There's still a way out, however, but it will cost us some API purity. If we can't have a second borrow because the first one is mutable, then let's make the first one immutable. This requires changing the signature of Sc::set(= to take &self rather than &mut self. To do so, we need to introduce interior mutability to our Sc struct.

use std::marker::PhantomData;
use std::mem;
use std::cell::Cell;
use std::ptr;

pub struct Sc<T> {
    val: Cell<*const T>,
}

#[must_use]
pub struct Dropper<'object, 'sc, T: 'object + 'sc> {
    sc: &'sc Sc<T>,
    _phantom: PhantomData<&'object T>
}

impl<'object, 'sc, T> Drop for Dropper<'object, 'sc, T> {
    fn drop(&mut self) {
        self.sc.val.set(ptr::null());
    }
}

impl<T> Sc<T> {
    pub fn new() -> Self {
        Sc { val: Cell::new(ptr::null()) }
    }

    pub fn set<'sc, 'object>(&'sc self, val: &'object T) -> Dropper<'object, 'sc, T> {
        self.val.set(val as *const T);
        Dropper { sc: self, _phantom: PhantomData }
    }

    pub fn get<'a>(&'a self) -> Option<&'a T> {
        unsafe {
            if ptr::eq(ptr::null(), self.val.get()) {
                None
            } else {
                Some(mem::transmute(self.val.get()))
            }
        }
    }
}

This is our final design. We simply replaced our pointer by a Cell to a pointer in Sc's definition, then we replaced all assignments to the pointer by calls to Cell::set, and all reads of the pointer by calls to Cell::get.

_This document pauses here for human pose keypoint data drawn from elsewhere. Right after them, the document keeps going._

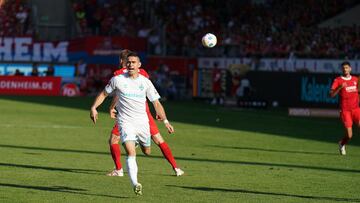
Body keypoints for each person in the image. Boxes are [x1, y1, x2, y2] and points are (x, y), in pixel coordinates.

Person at [90, 52, 175, 195]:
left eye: (133, 62)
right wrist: (94, 107)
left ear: (139, 65)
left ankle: (140, 142)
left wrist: (165, 121)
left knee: (147, 151)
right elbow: (104, 94)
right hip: (125, 121)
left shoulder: (145, 82)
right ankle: (135, 183)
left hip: (142, 122)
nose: (130, 64)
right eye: (128, 62)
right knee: (130, 152)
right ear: (125, 64)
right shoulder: (117, 79)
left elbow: (156, 103)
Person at [107, 49, 184, 177]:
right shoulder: (142, 73)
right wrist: (164, 119)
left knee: (114, 140)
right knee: (158, 140)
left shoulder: (118, 74)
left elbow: (118, 94)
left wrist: (111, 107)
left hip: (129, 115)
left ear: (122, 61)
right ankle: (176, 168)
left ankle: (119, 168)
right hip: (145, 113)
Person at [330, 61, 360, 155]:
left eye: (347, 67)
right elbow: (331, 95)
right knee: (350, 135)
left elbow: (358, 92)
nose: (345, 69)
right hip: (345, 111)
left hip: (356, 110)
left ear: (350, 69)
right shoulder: (338, 80)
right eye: (343, 68)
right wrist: (339, 87)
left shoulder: (356, 79)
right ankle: (342, 144)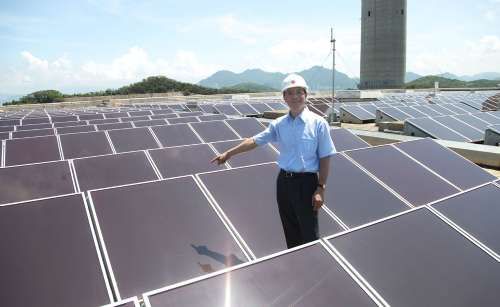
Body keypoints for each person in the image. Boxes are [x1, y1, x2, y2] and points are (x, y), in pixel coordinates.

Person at [211, 73, 335, 248]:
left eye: (299, 92)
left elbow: (325, 156)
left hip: (307, 183)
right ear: (284, 97)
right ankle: (297, 267)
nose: (295, 97)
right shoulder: (279, 124)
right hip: (284, 182)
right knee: (290, 230)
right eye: (290, 93)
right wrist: (229, 153)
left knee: (309, 233)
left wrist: (320, 188)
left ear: (306, 95)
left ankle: (314, 269)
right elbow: (254, 141)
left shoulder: (319, 123)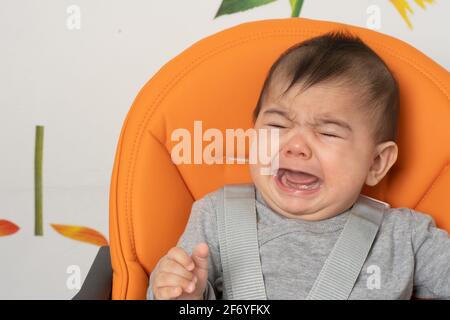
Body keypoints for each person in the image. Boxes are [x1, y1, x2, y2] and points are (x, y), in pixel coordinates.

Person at [147, 31, 450, 300]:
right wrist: (181, 295)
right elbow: (169, 292)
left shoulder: (405, 237)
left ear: (376, 162)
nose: (295, 146)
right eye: (278, 125)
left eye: (328, 132)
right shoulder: (216, 217)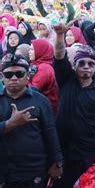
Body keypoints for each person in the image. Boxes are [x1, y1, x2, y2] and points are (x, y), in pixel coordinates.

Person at [52, 24, 95, 188]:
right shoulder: (66, 79)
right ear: (74, 66)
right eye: (81, 63)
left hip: (88, 148)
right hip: (63, 146)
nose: (86, 66)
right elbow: (59, 55)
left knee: (87, 183)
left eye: (90, 63)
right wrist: (60, 35)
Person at [0, 54, 63, 187]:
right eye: (8, 74)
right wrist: (9, 124)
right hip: (4, 173)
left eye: (19, 73)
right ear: (2, 77)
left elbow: (50, 132)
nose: (14, 78)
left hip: (34, 171)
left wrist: (57, 162)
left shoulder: (41, 101)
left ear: (28, 76)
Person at [29, 38, 59, 114]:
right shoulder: (37, 64)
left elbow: (34, 89)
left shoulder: (44, 68)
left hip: (44, 110)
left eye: (32, 50)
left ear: (40, 50)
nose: (29, 52)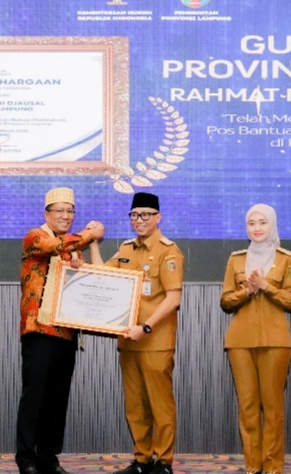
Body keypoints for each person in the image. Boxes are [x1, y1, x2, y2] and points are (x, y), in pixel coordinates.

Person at [15, 187, 104, 474]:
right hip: (39, 330)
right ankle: (26, 458)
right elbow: (53, 246)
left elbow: (90, 282)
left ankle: (48, 457)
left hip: (66, 333)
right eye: (60, 211)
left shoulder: (73, 248)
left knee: (57, 400)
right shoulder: (35, 236)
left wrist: (78, 264)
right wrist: (90, 234)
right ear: (46, 214)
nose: (66, 216)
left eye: (70, 211)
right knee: (35, 397)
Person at [101, 192, 185, 474]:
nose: (140, 220)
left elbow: (173, 298)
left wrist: (146, 327)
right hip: (128, 341)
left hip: (155, 340)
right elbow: (101, 273)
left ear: (158, 217)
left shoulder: (168, 251)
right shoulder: (126, 248)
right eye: (135, 215)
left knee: (160, 405)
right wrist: (91, 246)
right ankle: (142, 459)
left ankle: (164, 461)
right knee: (135, 406)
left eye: (146, 214)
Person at [219, 203, 291, 474]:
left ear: (272, 225)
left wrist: (266, 286)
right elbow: (226, 301)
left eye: (262, 222)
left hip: (275, 341)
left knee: (273, 408)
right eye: (251, 223)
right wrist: (247, 290)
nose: (256, 228)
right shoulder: (236, 259)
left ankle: (273, 467)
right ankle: (253, 467)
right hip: (240, 341)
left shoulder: (285, 258)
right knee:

This time, our code compiles and behaves as expected, but at a significant API cost: our Sc::set() method pretends not to modify the Sc, which feels "wrong", semantically speaking.

Wrapping up

Let's recap where we arrived to:

  • A reentrant Sc<T> type that is able to dynamically know whether or not it contains a valid reference without containing lifetime, with 0 allocation.
  • We do this by "relocating" our lifetime to a different struct that doesn't contain the reference, but contains a reference to our Sc<T>. This struct is responsible for telling the Sc when its reference is not valid anymore. This has significant consequences:
    • The Sc::set() method must accept Sc by immutable reference, otherwise we won't be able to call Sc::get() while the inner reference is alive.
    • The Sc instance won't be movable as soon as there is an active Dropper instance tied to it. This is because moving the Sc instance would result in the Dropper having a dangling reference to its Sc instance (with disastrous consequences)
    • Perhaps more annoyingly, the current API is not safe with regards to the leakpocalypse. A call to mem::forget with an instance of Dropper would condemn the corresponding Sc to maybe outlive its referee. I believe this problem is inherent to dynamically erased lifetimes, but I'd love to be proven wrong!